Controllo il quantitativo di disinfettante. Ce n’è in quantità. Abbiamo un ripostiglio grande e mia moglie si è lasciata condizionare da quei folli della tv che fanno spese colossali solo con l’aiuto dei buoni sconto. Se c’è un’offerta speciale, ne approfitta. Non mi sono mai preoccupato del reale risparmio, ammesso che ci sia. Il vantaggio di aver sposato una professoressa di Matematica è quello di poter demandare completamente la gestione economica della famiglia. Io sono l’organizzatore del tempo libero e delle ferie, lei fa quadrare i conti. Verso i croccantini nella ciotola di Peluche e mi preparo un panino con la mortadella e il pecorino. Meglio consumare gli alimenti che si possono deteriorare, prima di attaccare i surgelati. Mi stappo una birra e mi sbrago sul divano. Mi sento in colpa per l’infrazione alle regole domestiche, ma l’aspirapolvere cancellerà ogni traccia di briciole. Peluche mi si avvicina, fa il timido tentativo di poggiare una zampa sul cuscino. Si guarda intorno, in attesa dell’urlo di mia moglie che gli intima di scendere. Tutto tace e il cane decide di osare di più. Si stende accanto a me e mi poggia il testone sulle gambe. Non ho cuore di scacciarlo. Sarà il mio unico compagno in questa specie di arresti domiciliari, dobbiamo essere solidali fra noi. Su Giallo ci sono polizieschi a profusione. La mia passione. Visione continuativa senza interruzioni di sorta. Nessuno che mi chieda di fare questo o quello. La vera assoluta libertà.

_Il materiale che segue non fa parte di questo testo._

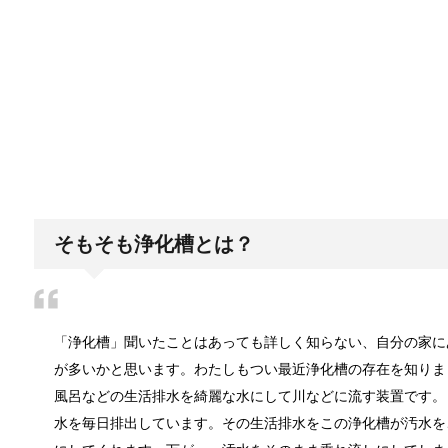
カビ取りには片栗粉が便利！テレビで紹
片栗粉といえば料理の調味料ですが実は片栗粉には調
イギリスで人気のブランド靴！
イギリスといえばみなさんどんなイメージがあります
そもそも浄化槽とは？
タオルを洗濯しても臭い原因と3度訪れる
「浄化槽」聞いたことはあっても詳しく知らない、自分の家に
良い匂いでフワフワのタオルを期待していたのに、い
が多いかと思います。わたしもつい最近浄化槽の存在を知りま
風呂などの生活排水を綺麗な水にして川などに流す装置です。
水を毎日排出しています。その生活排水をこの浄化槽が汚水を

Poggio perfino la bottiglia vuota per terra, senza temere che si formi un alone sul pavimento immacolato. Sono capace di usare la scopa a vapore. Sparirà tutto. Domani. Se devo essere trasgressivo, comincerò con la pigrizia. Mi addormento con il cuore felice, questa forzata lontananza e il rispetto dell’isolamento ha innumerevoli vantaggi. Mi sveglia Peluche, ha il guinzaglio in bocca. La natura chiama. Per ogni evenienza metto una sciarpa davanti alla bocca e decido di non prendere l’ascensore. “Spazio ristretto, prima m’infetto” penso, complimentandomi da solo per la rima. Non c’è molta gente per strada, il fruttivendolo all’angolo indossa una mascherina fai da te, un quadrato di stoffa a fiori con due elastici intorno alle orecchie. Evito di spiegargli che non funzionerebbe come prevenzione dal contagio e prendo mentalmente nota di portarmi dietro l’amuchina per disinfettarmi prima e dopo aver comprato qualcosa. Dovrei avere una di quelle pinze con manico lungo per prendere le cose dagli scaffali in alto. Sarà utile per farmi servire a distanza. Chi se ne frega se mi rideranno dietro, con la sciarpa che mi copre la faccia magari non mi riconosce nessuno. Il cane deve sentirsi soddisfatto perché mi strattona sulla via di casa. Salgo a piedi e arrivo alla porta col fiatone. “Siamo tornati”, dico automaticamente. Non sentire il ciao come risposta mi immalinconisce. Peluche parte all’esplorazione di tutte le stanze. Torna indietro con uno sguardo interrogativo e le orecchie basse. “Troppo silenzio”, penso. Prendo il cellulare e mi rivolgo al cane: “Che dici? Chiamiamo la mamma?”. Abbaia. Clicco sul numero e lei mi risponde subito. Metto il vivavoce, Peluche scodinzola impazzito. Ha ragione lui, la quarantena da soli ha perso già tutto il suo fascino.